# DOCUMENT PASSAGE
== Segment start ==
An Afghan man has been sentenced to 10 months in prison in France few days after evacuation from Afghanistan to France.
According to the French court that issued the conviction, the suspect violated a surveillance order placed on him by the court.
The Afghan, Ahmat M. was placed under surveillance among five others after their arrival in France.
It was suspected that the six Afghans had links with the Taliban.
The surveillance order included strict limits on movements and Ahmat M., who arrived at the weekend, was convicted by a court late on Wednesday for straying outside of this zone.
Ahmat M., who says he was a prosecutor in Afghanistan before resuming his law studies, was ordered not to leave the Paris suburb of Noisy-le-Grand, where he was living with his wife, baby daughter and several other family members.
He told the court he wanted to buy medicine because he was suffering from headaches and vomiting since arriving in France. In sometimes confused remarks, he said he followed a man living in the same hotel who offered to buy him these medicines, without realising that he was going to central Paris.
== Segment end ==
# THE DATA
== Segment start ==
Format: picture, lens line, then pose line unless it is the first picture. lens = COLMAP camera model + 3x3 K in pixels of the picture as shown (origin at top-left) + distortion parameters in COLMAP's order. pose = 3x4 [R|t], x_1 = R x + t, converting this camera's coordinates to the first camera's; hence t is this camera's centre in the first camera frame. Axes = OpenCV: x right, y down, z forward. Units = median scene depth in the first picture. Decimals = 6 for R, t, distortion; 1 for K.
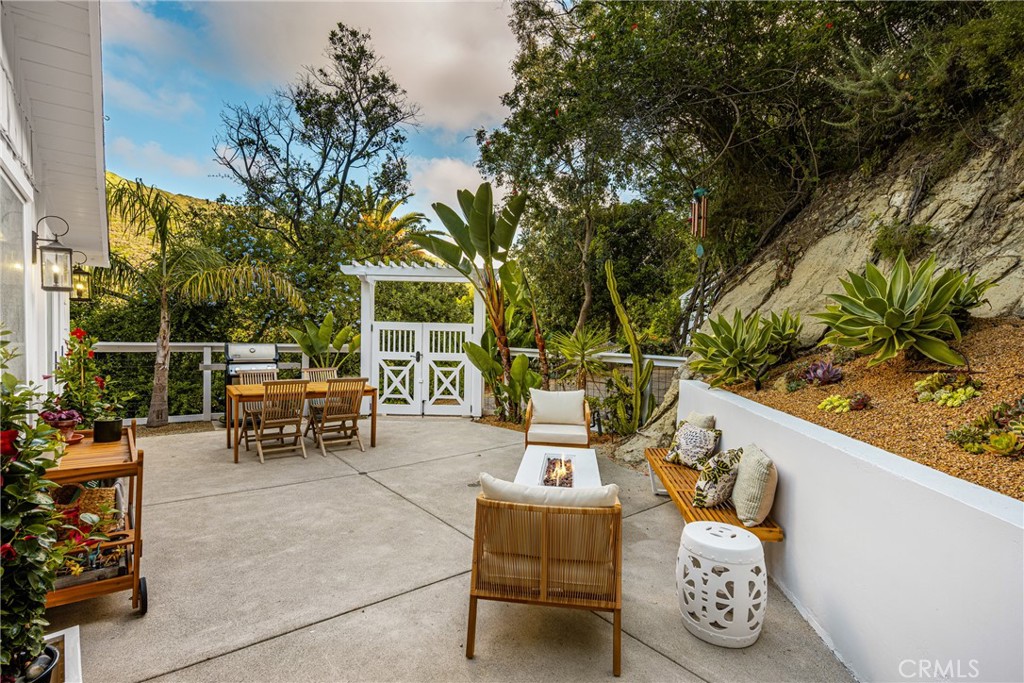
lens RADIAL K [[496.2, 0, 512.0], [0, 496.2, 341.5], [0, 0, 1]] dist [0.001445, 0.000202]
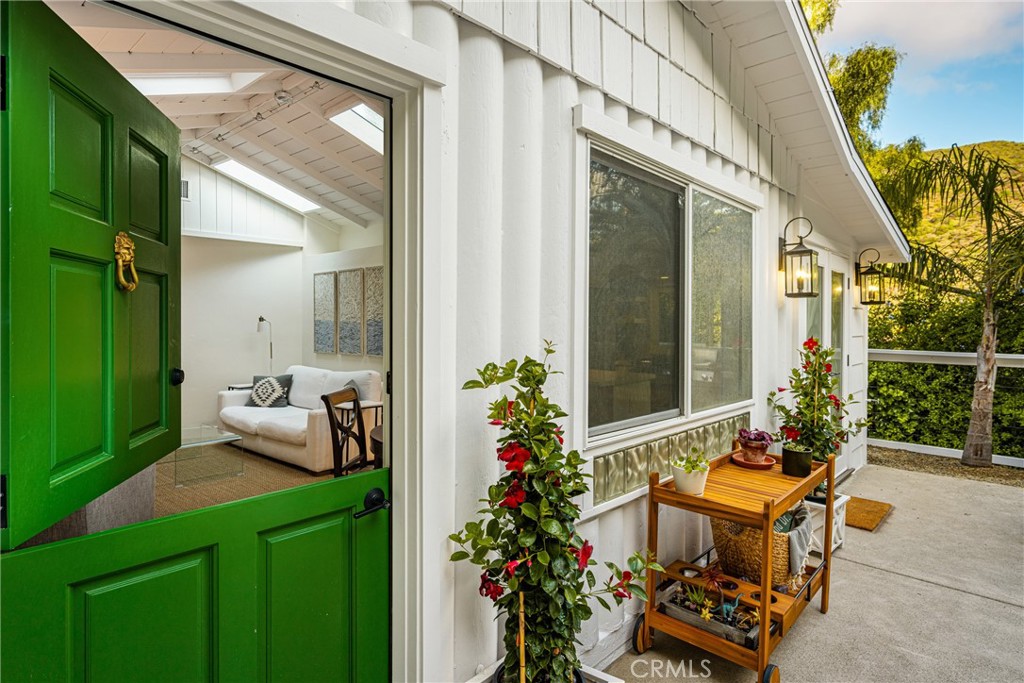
lens RADIAL K [[568.5, 0, 508.2], [0, 568.5, 327.4], [0, 0, 1]] dist [-0.000531, 0.000865]
pose [[0.148314, -0.012284, -0.988864, 0.027231], [-0.018410, 0.999715, -0.015180, -0.010361], [0.988769, 0.020456, 0.148046, 0.161085]]
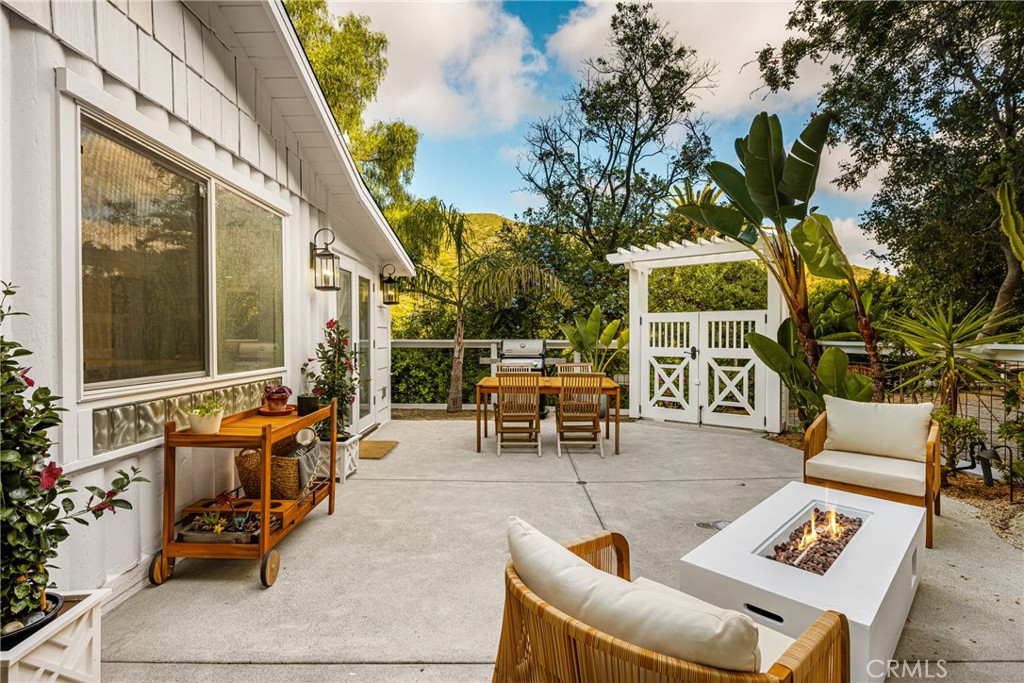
lens RADIAL K [[490.1, 0, 514.9], [0, 490.1, 343.3], [0, 0, 1]] dist [0.002640, 0.000422]
pose [[0.780753, -0.011965, -0.624725, 0.099700], [0.006560, 0.999918, -0.010953, 0.023359], [0.624805, 0.004453, 0.780768, 0.186643]]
== Segment end ==
# REQUIRED ACTION 1
List every place name that appears in the news report on the Afghan evacuee.
# REQUIRED ACTION 2
Echo the news report on the Afghan evacuee word for word from "According to the" to "with the Taliban.".

# EXERCISE RESULT 1
Afghanistan, France, Paris, Noisy-le-Grand

# EXERCISE RESULT 2
According to the French court that issued the conviction, the suspect violated a surveillance order placed on him by the court.
The Afghan, Ahmat M. was placed under surveillance among five others after their arrival in France.
It was suspected that the six Afghans had links with the Taliban.